FAIRBANKS (AP) — The money and the political support will exist to expand the number of Village Public Safety Officers to every Alaskan village that wants one by 2019, but it has taken time to find qualified candidates for the remote posts.
VPSOs work with Alaska State Troopers, but they wear brown uniforms instead of blue and only occasionally the troopers’ characteristic Stetson hat.
Professionally, they wear four hats: peace officer, fire chief, wilderness search and rescue leader and medic. They do not carry service firearms but do have the power to make arrests.
The year 2011 was the third year of a 10-year program to add 15 VPSO positions every year. It’s a central part of Gov. Sean Parnell’s “Choose Respect” campaign to reduce Alaska’s high domestic violence rates.
The program was slow to find applicants for newly created positions in its first year, adding only six new officers during the course of 2010.
“It’s not for the lack of trying,” said Sgt. Leonard Wallner who manages the VPSO program statewide. “It’s about finding people who can pass the background check and go thorough the rigors of a 10-week police academy. It’s not an easy undertaking.”
2011 was a better year for recruitment, with at least 15 positions filled by the end of the year.
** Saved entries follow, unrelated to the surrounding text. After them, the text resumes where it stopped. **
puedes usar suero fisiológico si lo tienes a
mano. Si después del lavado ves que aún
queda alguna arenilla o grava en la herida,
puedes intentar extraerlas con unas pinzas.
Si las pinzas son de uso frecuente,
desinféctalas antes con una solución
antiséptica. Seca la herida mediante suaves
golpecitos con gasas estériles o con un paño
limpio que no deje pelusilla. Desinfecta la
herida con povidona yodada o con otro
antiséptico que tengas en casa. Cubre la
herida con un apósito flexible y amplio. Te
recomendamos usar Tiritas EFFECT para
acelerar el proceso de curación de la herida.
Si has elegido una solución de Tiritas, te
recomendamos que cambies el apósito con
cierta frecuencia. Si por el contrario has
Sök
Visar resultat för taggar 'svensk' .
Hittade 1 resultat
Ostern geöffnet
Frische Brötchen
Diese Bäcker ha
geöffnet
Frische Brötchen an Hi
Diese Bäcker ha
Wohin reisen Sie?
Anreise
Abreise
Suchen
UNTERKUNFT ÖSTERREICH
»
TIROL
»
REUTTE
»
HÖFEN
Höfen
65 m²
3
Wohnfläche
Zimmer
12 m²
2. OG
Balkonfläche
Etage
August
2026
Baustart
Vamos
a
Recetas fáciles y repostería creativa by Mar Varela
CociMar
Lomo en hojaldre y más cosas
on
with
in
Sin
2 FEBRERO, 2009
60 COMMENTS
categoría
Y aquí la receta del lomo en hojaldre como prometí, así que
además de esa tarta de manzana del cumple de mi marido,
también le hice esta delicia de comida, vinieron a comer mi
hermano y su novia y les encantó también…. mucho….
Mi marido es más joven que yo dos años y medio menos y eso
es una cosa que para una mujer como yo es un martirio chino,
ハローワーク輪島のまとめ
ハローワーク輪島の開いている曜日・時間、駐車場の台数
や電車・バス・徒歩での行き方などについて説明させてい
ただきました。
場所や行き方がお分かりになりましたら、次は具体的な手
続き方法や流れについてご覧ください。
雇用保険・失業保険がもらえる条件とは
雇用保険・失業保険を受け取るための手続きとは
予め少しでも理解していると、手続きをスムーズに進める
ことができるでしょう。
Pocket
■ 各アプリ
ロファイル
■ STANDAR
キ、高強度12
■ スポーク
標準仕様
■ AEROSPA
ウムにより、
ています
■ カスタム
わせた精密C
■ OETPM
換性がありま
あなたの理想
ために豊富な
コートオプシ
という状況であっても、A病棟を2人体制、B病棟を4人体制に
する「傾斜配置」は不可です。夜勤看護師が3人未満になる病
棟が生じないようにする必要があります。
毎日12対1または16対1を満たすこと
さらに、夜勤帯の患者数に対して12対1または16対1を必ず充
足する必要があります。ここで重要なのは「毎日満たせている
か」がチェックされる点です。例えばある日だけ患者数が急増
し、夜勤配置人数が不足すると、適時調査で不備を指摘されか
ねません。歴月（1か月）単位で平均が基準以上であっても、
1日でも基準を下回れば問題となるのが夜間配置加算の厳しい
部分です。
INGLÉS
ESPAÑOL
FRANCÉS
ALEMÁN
The class of 2012 of VPSO training program began its third of 10 weeks Monday at the Department of Public Safety Academy in Sitka. The pipeline of new candidates attending the academy has expanded significantly every year in the past four, going from 19 in 2008 to 38 this year, Wallner said.
Regional Native nonprofit corporations manage the VPSO program in most of the state. For the Interior, the work is contracted to the Fairbanks-based Tanana Chiefs Conference.
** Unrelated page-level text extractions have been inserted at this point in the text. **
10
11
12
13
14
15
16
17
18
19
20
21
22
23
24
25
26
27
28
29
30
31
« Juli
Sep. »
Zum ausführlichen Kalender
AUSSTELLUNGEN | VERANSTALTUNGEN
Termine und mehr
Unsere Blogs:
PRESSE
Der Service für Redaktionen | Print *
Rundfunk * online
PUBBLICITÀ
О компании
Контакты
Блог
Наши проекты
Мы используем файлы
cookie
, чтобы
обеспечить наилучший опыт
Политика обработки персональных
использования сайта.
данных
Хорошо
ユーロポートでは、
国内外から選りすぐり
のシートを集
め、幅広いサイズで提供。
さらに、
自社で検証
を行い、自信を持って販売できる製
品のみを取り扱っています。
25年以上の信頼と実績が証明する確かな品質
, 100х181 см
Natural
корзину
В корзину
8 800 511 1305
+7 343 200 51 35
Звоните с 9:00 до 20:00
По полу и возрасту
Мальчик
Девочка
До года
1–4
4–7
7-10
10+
If you include candidates for Northway and Tetlin at the VPSO academy, there are eight VPSOs in the region, said TCC public safety director Jim Knopke. Also covered are the villages of Ruby, Huslia, Arctic Village, Beaver, Tanana and Eagle.
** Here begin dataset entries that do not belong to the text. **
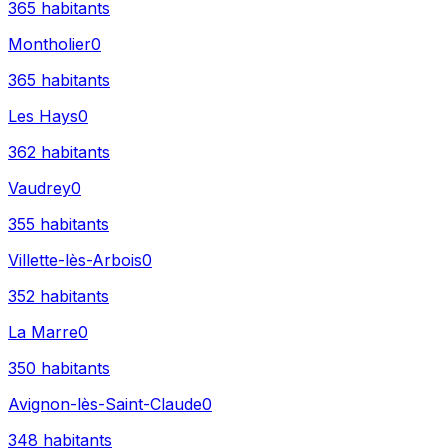
365
habitants
Montholier
0
365
habitants
Les Hays
0
362
habitants
Vaudrey
0
355
habitants
Villette-lès-Arbois
0
352
habitants
La Marre
0
350
habitants
Avignon-lès-Saint-Claude
0
348
habitants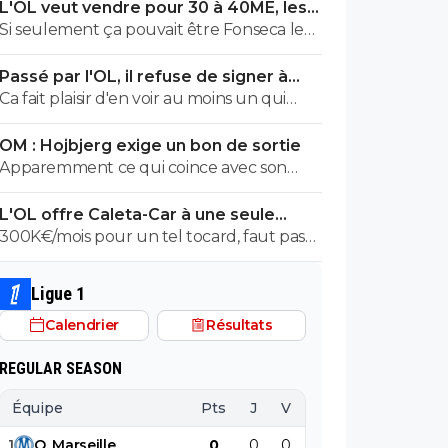
L'OL veut vendre pour 30 à 40ME, les
noms sortent
Si seulement ça pouvait être Fonseca le
premier foutu dehors, l'OL et ce très bon
Passé par l'OL, il refuse de signer à
effectif s'en porterait tout de suite mieux
l'OM
Ca fait plaisir d'en voir au moins un qui
suit... Les autres doivent être des abrutis
OM : Hojbjerg exige un bon de sortie
de supporters non ?
Apparemment ce qui coince avec son
transfert c'est son salaire. S'il veut vraiment
L'OL offre Caleta-Car à une seule
partir, il sait quoi faire.
condition
300K€/mois pour un tel tocard, faut pas
s'étonner d'être dans la merde.
Ligue 1
Calendrier
Résultats
REGULAR SEASON
Équipe
Pts
J
V
N
D
BP
B
1
O
.
Marseille
0
0
0
0
0
0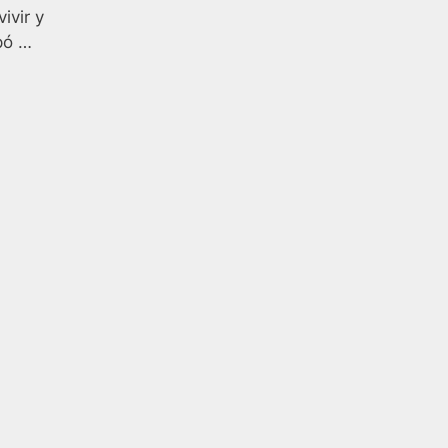
ivir y
pó …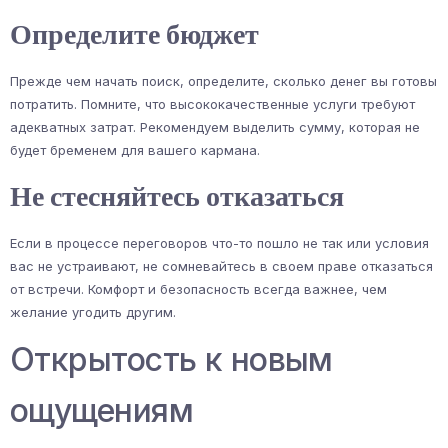
Определите бюджет
Прежде чем начать поиск, определите, сколько денег вы готовы
потратить. Помните, что высококачественные услуги требуют
адекватных затрат. Рекомендуем выделить сумму, которая не
будет бременем для вашего кармана.
Не стесняйтесь отказаться
Если в процессе переговоров что-то пошло не так или условия
вас не устраивают, не сомневайтесь в своем праве отказаться
от встречи. Комфорт и безопасность всегда важнее, чем
желание угодить другим.
Открытость к новым
ощущениям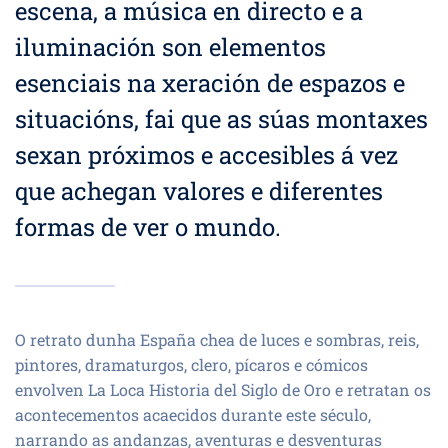
escena, a música en directo e a
iluminación son elementos
esenciais na xeración de espazos e
situacións, fai que as súas montaxes
sexan próximos e accesibles á vez
que achegan valores e diferentes
formas de ver o mundo.
O retrato dunha España chea de luces e sombras, reis,
pintores, dramaturgos, clero, pícaros e cómicos
envolven La Loca Historia del Siglo de Oro e retratan os
acontecementos acaecidos durante este século,
narrando as andanzas, aventuras e desventuras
The goal is to expand to 24 Interior VPSOs within the first half of the VPSO expansion project, he said. Now in the works are the villages of Allakaket, Yukon Flats and Nenana.
For comparison, about 20 troopers patrol the Bush and rural highway areas of the same region.
Knopke said recruitment dropped about six or seven years ago and has begun to improve over the past two years. Law enforcement has nationally followed a similar pattern, and he attributes it to the wars in Afghanistan and Iraq.
“A lot of applicants that we’d normally see are in the military instead,” he said.
VPSOs on the job are also staying longer, a dramatic improvement during past 10 years. Knopke attributed the better retention to higher salaries and better infrastructure for VPSOs to use.
Pay starts at $22,630 for a new VPSO in his first six months, but a VPSO who stays on the job receives regular annual raises, he said.
There’s also plenty of potential for advancement. Current Alaska Public Safety Commissioner Joseph A. Masters started his career as a Village Public Safety Officer, Knopke said.
In general, Knopke said, TCC “champions” trying to recruit candidates from within a village or within the region where he or she will be serving. But some candidates from outside the region or even the state make good VPSOs. One example, he said, is Huslia VPSO Cpl. Tim Pavlick, who is from Allentown, Penn., but has won the support of his adopted community.
Pavlick met a woman from Huslia when he was in the Army and stationed at Fort Wainwright.
They got married and moved to Huslia, where Pavlick has now been VPSO for 10 years.